Well, nyatanya agak sulit menjawab pertanyaan itu karena melibatkan banyak faktor dan tergantung pada implementasi konkret dari kedua model tersebut. Apalagi, baik contract farming maupun food estate memiliki karakteristik dan tujuan yang berbeda.

Contract farming punya tujuan untuk memastikan ketersediaan pasokan pangan dengan cara pemberdayaan petani dan pemberian jaminan pemasaran produk pertanian.
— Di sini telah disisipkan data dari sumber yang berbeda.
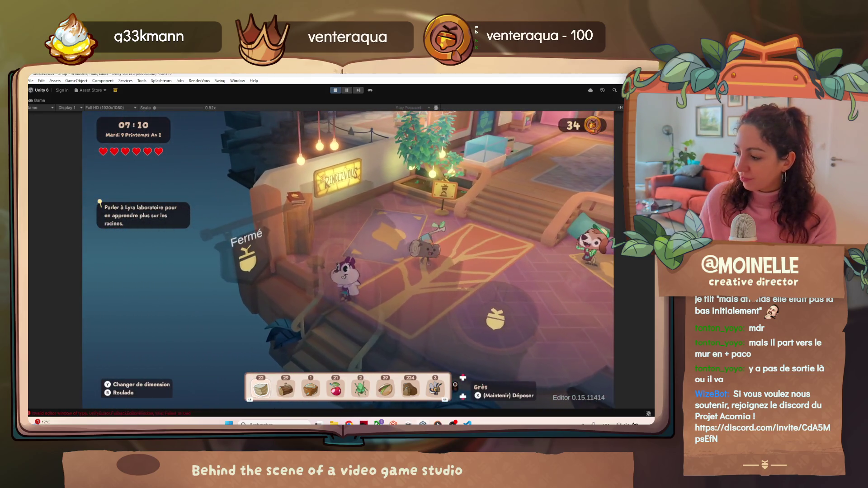
{"action": "key", "text": "Down"}
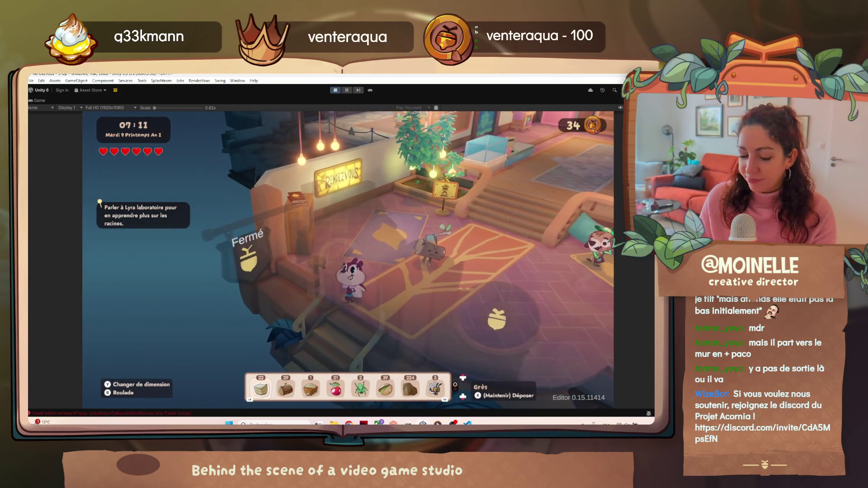
Harvest seven pistachios from the bush and head out to the red character on the plaza.
{"action": "key", "text": "Down"}
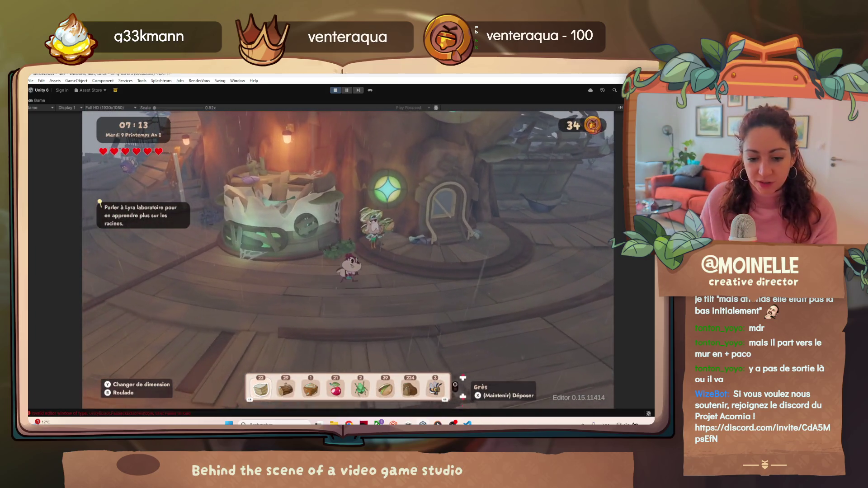
{"action": "key", "text": "Up"}
{"action": "key", "text": "e"}
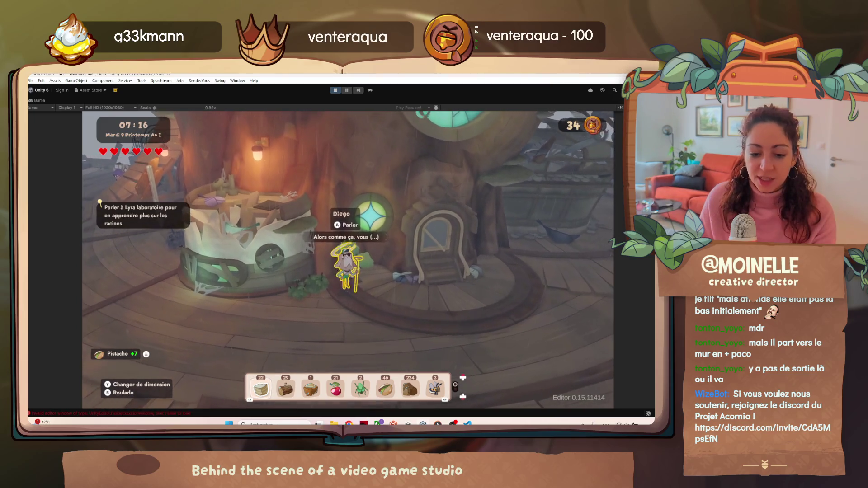
{"action": "key", "text": "Right"}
Namun, di tengah kondisi makin berkurang lahan pertanian, contract farming ini bisa saja belum mampu menyelesaikan keseluruhan program ketahanan pangan nasional.
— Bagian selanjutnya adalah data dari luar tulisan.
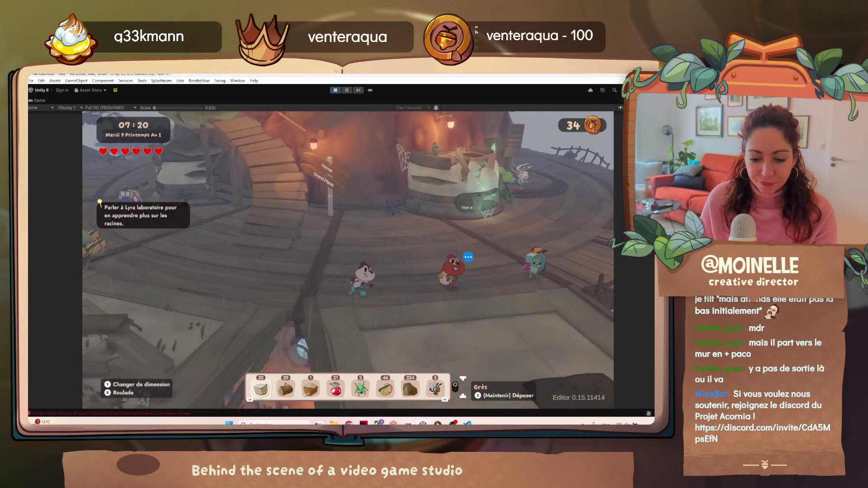
Talk to Orlan until he asks to see 20 home-grown plants.
{"action": "key", "text": "e"}
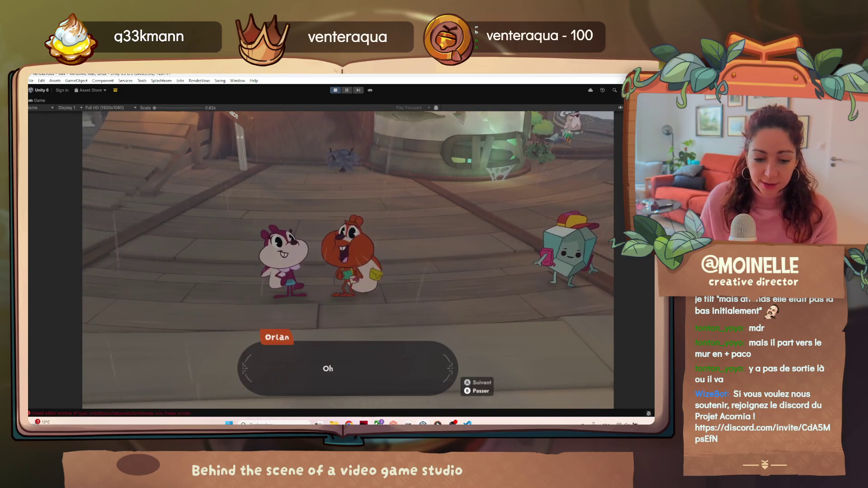
{"action": "key", "text": "e"}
Ini berbeda dengan food estate yang merupakan program skala besar. Food estate biasanya dirancang untuk proyek pertanian skala besar, yang dapat meningkatkan produksi pangan nasional. Dengan demikian, arah programnya juga sedikit berbeda.

Food estate juga dapat memberikan peluang diversifikasi ekonomi di daerah yang terlibat. Ini memberikan daerah kemampuan untuk memproduksi jenis komoditas tertentu yang menguntungkan bagi pendapatan daerah.

Memang, food estate memiliki beberapa kekurangan, misalnya soal kontroversi lingkungan. Pembangunan skala besar dapat menimbulkan masalah lingkungan, seperti kerusakan ekosistem dan perubahan tata guna lahan. Masalah ini terjadi di era pemerintahan Presiden Jokowi. Ini juga menjadi pekerjaan rumah besar bagi Prabowo Subianto mengingat food estate merupakan program yang dijalankan oleh Kementerian Pertahanan yang ia pimpin.

Selain masalah lingkungan, ada juga persoalan konflik lahan yang bisa terjadi dengan masyarakat lokal. Hal ini juga terjadi di era Presiden Jokowi.

Dengan demikian, pertanyaan apakah contract farming lebih baik daripada program food estate bergantung pada tujuan dan konteks spesifiknya. Penting untuk mempertimbangkan dampak ekonomi, sosial, dan lingkungan dari masing-masing model, serta memastikan bahwa implementasinya adil dan berkelanjutan.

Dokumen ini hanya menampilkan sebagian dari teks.